At first, I thought it was just the new Seagate usb drive with an incompatible controller that I returned to the store, but this error keeps popping up on other drives as well. Both using geli and not.

I just don't see how it could be 5 different drives failing at once. Nor do I see it as a hardware problem. It seems that there is a software issue of some sort. Maybe the usb drive software has a bug in it that tells the drive to write to a block much great than what is available.

I have scoured the internet looking for an explanation. I have seen others with the same problem and helpers saying "yep, trying to write to a block than what is available", but no explanations or solutions.

(I am running FreeBSD 9.3. It is all usb 2.0 on this older motherboard.)

What could be causing this?


----------



## Bobi B. (Apr 24, 2018)

I do believe FreeBSD 9 is no-longer supported.

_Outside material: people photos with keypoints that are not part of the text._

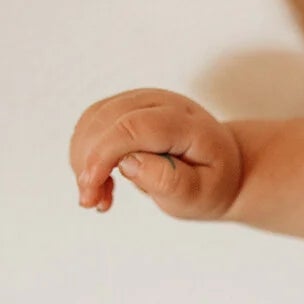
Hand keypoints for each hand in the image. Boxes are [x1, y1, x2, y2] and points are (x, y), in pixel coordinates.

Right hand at [70, 88, 243, 220]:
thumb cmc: (210, 182)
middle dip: (89, 162)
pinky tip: (100, 183)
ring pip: (92, 120)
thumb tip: (127, 163)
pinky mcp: (123, 108)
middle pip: (107, 120)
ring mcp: (139, 100)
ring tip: (100, 198)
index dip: (104, 154)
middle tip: (93, 203)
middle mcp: (159, 101)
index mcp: (185, 121)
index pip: (134, 126)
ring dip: (83, 161)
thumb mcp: (202, 194)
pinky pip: (90, 125)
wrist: (219, 166)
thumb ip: (170, 181)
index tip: (90, 188)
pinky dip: (85, 156)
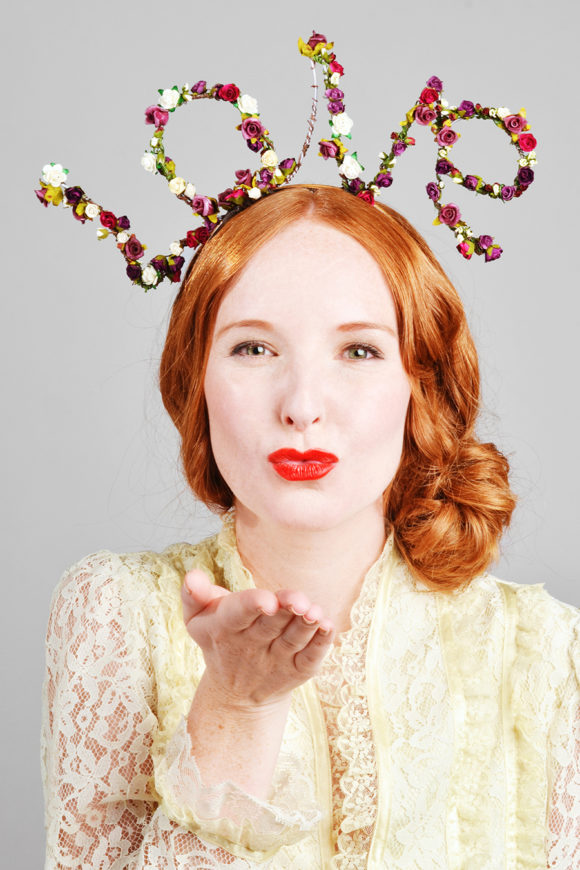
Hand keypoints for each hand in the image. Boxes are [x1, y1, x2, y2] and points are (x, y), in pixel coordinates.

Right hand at [181, 570, 334, 709]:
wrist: (235, 692)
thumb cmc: (219, 639)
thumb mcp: (198, 618)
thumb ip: (194, 594)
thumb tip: (192, 576)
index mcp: (225, 627)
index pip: (239, 614)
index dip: (253, 605)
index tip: (267, 600)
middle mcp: (252, 645)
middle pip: (271, 625)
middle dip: (286, 610)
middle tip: (299, 600)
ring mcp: (277, 659)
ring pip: (294, 640)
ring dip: (307, 626)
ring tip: (315, 612)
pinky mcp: (297, 671)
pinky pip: (311, 658)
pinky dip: (321, 644)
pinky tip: (327, 627)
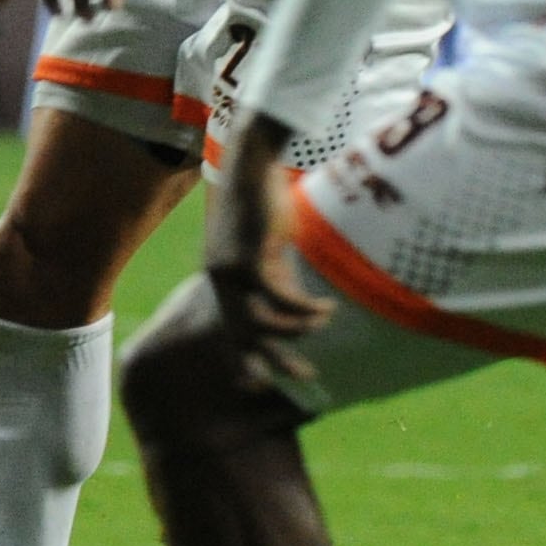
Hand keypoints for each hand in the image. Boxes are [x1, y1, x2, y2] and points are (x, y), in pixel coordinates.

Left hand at [197, 117, 326, 362]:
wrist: (251, 162)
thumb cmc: (263, 200)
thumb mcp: (268, 247)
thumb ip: (276, 273)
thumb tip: (296, 302)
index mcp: (221, 278)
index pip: (231, 329)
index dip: (246, 359)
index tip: (263, 383)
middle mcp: (220, 280)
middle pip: (244, 336)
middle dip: (274, 361)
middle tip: (304, 378)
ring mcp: (231, 272)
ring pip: (264, 323)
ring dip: (298, 329)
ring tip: (323, 323)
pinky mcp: (249, 259)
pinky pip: (280, 300)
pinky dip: (305, 309)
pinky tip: (326, 308)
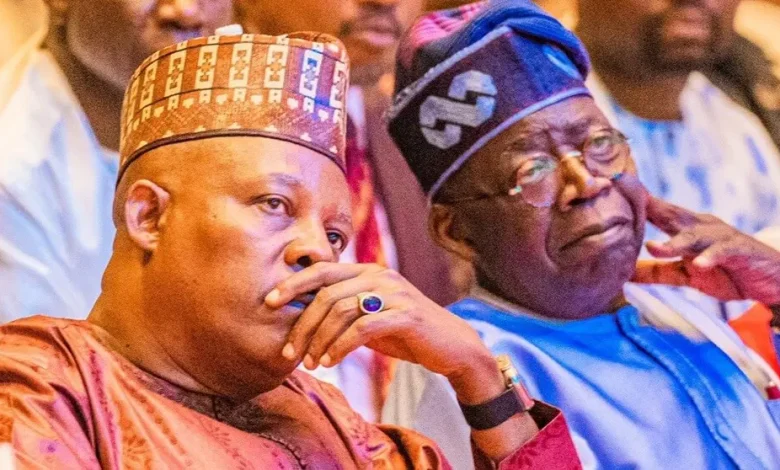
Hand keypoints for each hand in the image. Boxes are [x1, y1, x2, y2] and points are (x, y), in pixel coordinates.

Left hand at [266, 263, 539, 458]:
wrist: (451, 347)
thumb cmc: (405, 333)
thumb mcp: (369, 318)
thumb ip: (343, 312)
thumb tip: (301, 318)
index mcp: (368, 271)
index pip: (323, 269)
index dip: (294, 283)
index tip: (270, 301)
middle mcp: (379, 276)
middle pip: (327, 292)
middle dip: (302, 323)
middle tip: (288, 351)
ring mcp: (394, 293)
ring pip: (341, 310)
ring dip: (319, 340)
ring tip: (311, 362)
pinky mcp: (405, 315)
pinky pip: (363, 328)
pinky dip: (341, 346)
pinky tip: (331, 362)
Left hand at [632, 196, 779, 304]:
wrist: (770, 280)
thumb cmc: (725, 272)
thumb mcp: (686, 275)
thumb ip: (657, 272)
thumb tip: (623, 273)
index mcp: (685, 229)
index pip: (657, 213)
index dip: (635, 204)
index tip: (611, 192)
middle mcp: (700, 227)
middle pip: (671, 215)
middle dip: (650, 208)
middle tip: (628, 203)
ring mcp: (720, 236)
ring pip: (694, 235)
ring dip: (674, 242)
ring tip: (656, 248)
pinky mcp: (740, 249)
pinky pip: (723, 251)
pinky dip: (711, 257)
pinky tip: (699, 264)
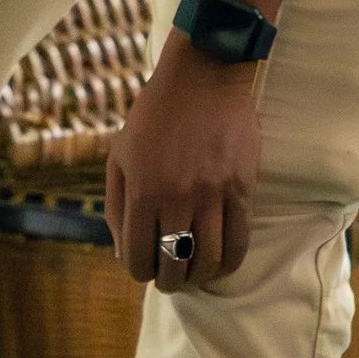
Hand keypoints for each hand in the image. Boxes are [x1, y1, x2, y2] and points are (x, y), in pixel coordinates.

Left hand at [104, 40, 263, 289]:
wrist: (203, 77)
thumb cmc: (155, 115)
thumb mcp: (120, 155)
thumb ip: (116, 207)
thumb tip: (122, 254)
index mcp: (141, 190)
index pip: (138, 257)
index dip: (140, 271)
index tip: (145, 268)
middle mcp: (176, 197)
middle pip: (174, 265)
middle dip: (169, 280)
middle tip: (171, 278)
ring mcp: (212, 195)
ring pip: (208, 260)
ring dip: (199, 277)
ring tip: (195, 274)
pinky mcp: (242, 189)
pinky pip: (238, 241)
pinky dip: (228, 262)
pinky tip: (220, 264)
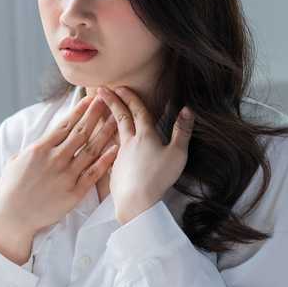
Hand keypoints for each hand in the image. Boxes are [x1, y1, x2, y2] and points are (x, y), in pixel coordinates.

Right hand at [0, 93, 118, 263]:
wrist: (12, 216)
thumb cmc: (11, 189)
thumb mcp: (16, 161)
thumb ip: (33, 148)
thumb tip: (43, 139)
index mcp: (39, 149)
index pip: (64, 125)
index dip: (79, 111)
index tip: (90, 98)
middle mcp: (55, 159)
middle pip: (81, 132)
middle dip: (95, 114)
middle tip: (108, 100)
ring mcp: (66, 175)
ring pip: (91, 149)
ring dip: (105, 132)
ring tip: (117, 119)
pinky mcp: (74, 192)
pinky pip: (94, 173)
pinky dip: (106, 160)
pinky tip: (116, 149)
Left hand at [98, 87, 192, 224]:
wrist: (135, 200)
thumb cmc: (158, 177)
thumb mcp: (177, 153)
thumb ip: (182, 131)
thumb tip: (187, 109)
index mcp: (145, 135)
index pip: (137, 111)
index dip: (130, 97)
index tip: (119, 86)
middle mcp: (129, 142)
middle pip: (120, 118)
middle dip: (112, 102)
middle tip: (100, 90)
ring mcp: (119, 155)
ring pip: (113, 132)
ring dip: (107, 119)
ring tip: (100, 111)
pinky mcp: (114, 168)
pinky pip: (110, 148)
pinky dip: (107, 139)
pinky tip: (106, 142)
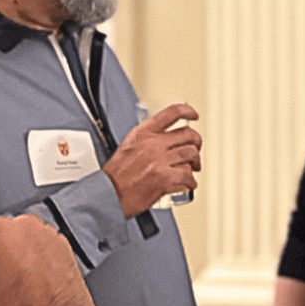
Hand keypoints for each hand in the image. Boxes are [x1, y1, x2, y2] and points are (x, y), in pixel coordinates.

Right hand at [103, 102, 202, 216]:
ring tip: (192, 169)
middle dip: (196, 143)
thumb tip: (166, 143)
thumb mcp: (128, 147)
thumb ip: (147, 141)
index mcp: (143, 133)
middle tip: (195, 151)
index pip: (171, 113)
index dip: (187, 111)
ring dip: (195, 163)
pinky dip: (191, 182)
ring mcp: (159, 160)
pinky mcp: (164, 178)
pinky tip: (187, 184)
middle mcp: (152, 144)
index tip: (194, 115)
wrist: (107, 194)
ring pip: (191, 154)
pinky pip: (187, 176)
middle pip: (188, 135)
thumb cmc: (116, 176)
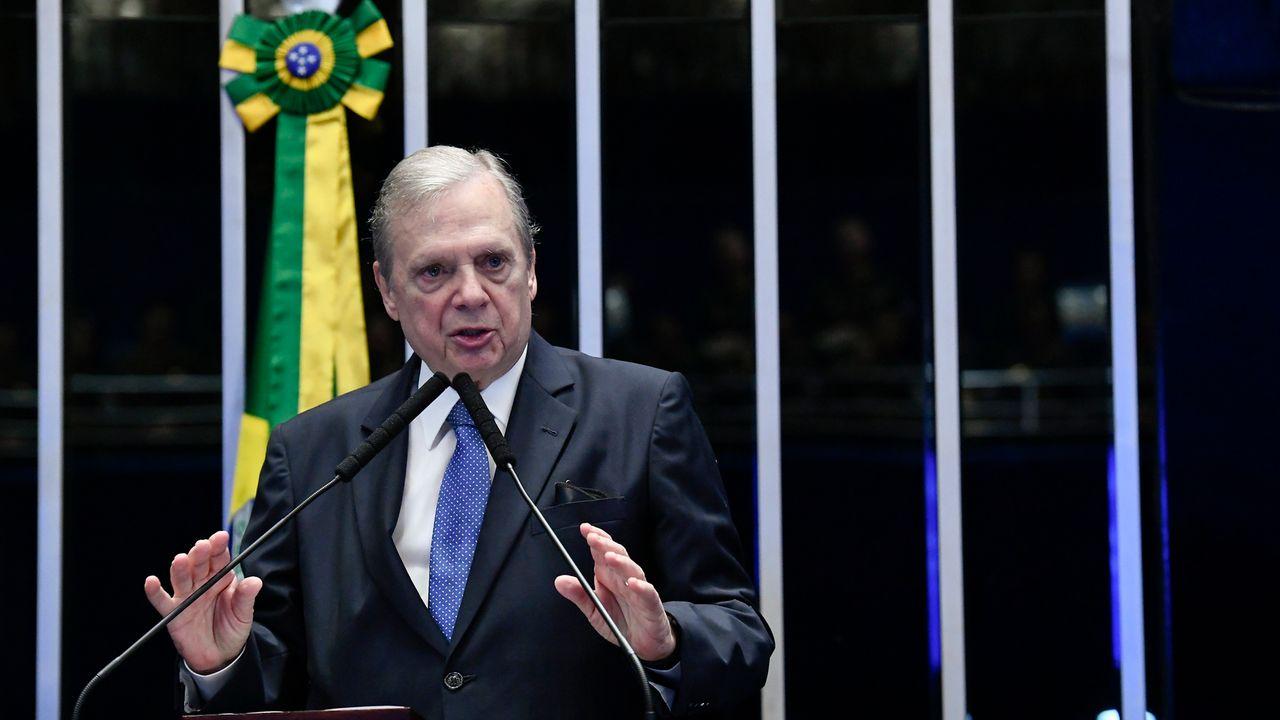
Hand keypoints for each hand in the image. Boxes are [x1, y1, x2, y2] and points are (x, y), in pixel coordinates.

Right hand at [143, 530, 261, 673]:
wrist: (219, 656)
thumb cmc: (232, 630)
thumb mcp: (243, 615)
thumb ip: (246, 598)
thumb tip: (255, 581)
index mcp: (221, 579)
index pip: (219, 560)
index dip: (219, 548)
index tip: (221, 537)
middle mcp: (202, 584)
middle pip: (199, 565)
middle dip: (200, 554)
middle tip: (202, 546)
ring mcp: (186, 597)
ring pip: (181, 578)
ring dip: (180, 568)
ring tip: (180, 560)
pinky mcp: (173, 613)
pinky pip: (162, 601)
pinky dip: (155, 592)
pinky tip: (151, 582)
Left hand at [553, 523, 676, 662]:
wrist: (643, 643)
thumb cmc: (620, 621)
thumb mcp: (594, 610)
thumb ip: (579, 595)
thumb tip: (558, 580)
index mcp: (610, 576)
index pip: (603, 552)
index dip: (596, 539)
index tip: (584, 529)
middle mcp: (624, 579)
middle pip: (617, 556)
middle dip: (605, 546)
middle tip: (593, 538)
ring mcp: (639, 590)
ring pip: (632, 571)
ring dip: (621, 563)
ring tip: (610, 557)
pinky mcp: (651, 605)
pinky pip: (648, 593)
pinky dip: (642, 587)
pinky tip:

Most likely this offset is in bytes, not blocks. `5` could be `5 EIO Input/output error. Some physical input or output error occurred.` (see errno(2)).


----------



## SirDice (Apr 24, 2018)

ter2007 said:


> I am running FreeBSD 9.3.


FreeBSD 9.3 has been End-of-Life since December 2016 and is not supported any more. Please upgrade to a _supported_ version as soon as possible.
Topics about unsupported FreeBSD versions
https://www.freebsd.org/security/unsupported.html


----------



## ralphbsz (Apr 24, 2018)

The likely cause is a software bug, so SirDice's answer (use modern software that has fewer bugs) is spot on.
The error "5" tells you fundamentally nothing: as Bobi B said, it means EIO = error during IO: but that was obvious, we knew that already.  It is completely not clear whether the error messages report the offset in bytes, sectors (which could be 512 or 4096 bytes long), or some units like file system blocks.  People who write error messages really should be clearer about stuff like that, but sadly, they aren't.  To figure out what those messages really mean, one should look at the source code, but in your case, that's just too much work.

Your software stack above the USB block device layer looks a little more complex than usual, with an encryption layer (GELI). 

One of the error messages comes from GELI; the other one seems to be from the VFS layer (which is the topmost part of the file system in the kernel, shared by all file systems).  I have a slight suspicion that the root cause is file system corruption: some file system internal metadata might contain a reference to a block address on disk which is just wrong.  If that's true, a fsck might be able to cure it (but also do more damage).  But the first check should be to upgrade, and see whether the problem just goes away by itself.


----------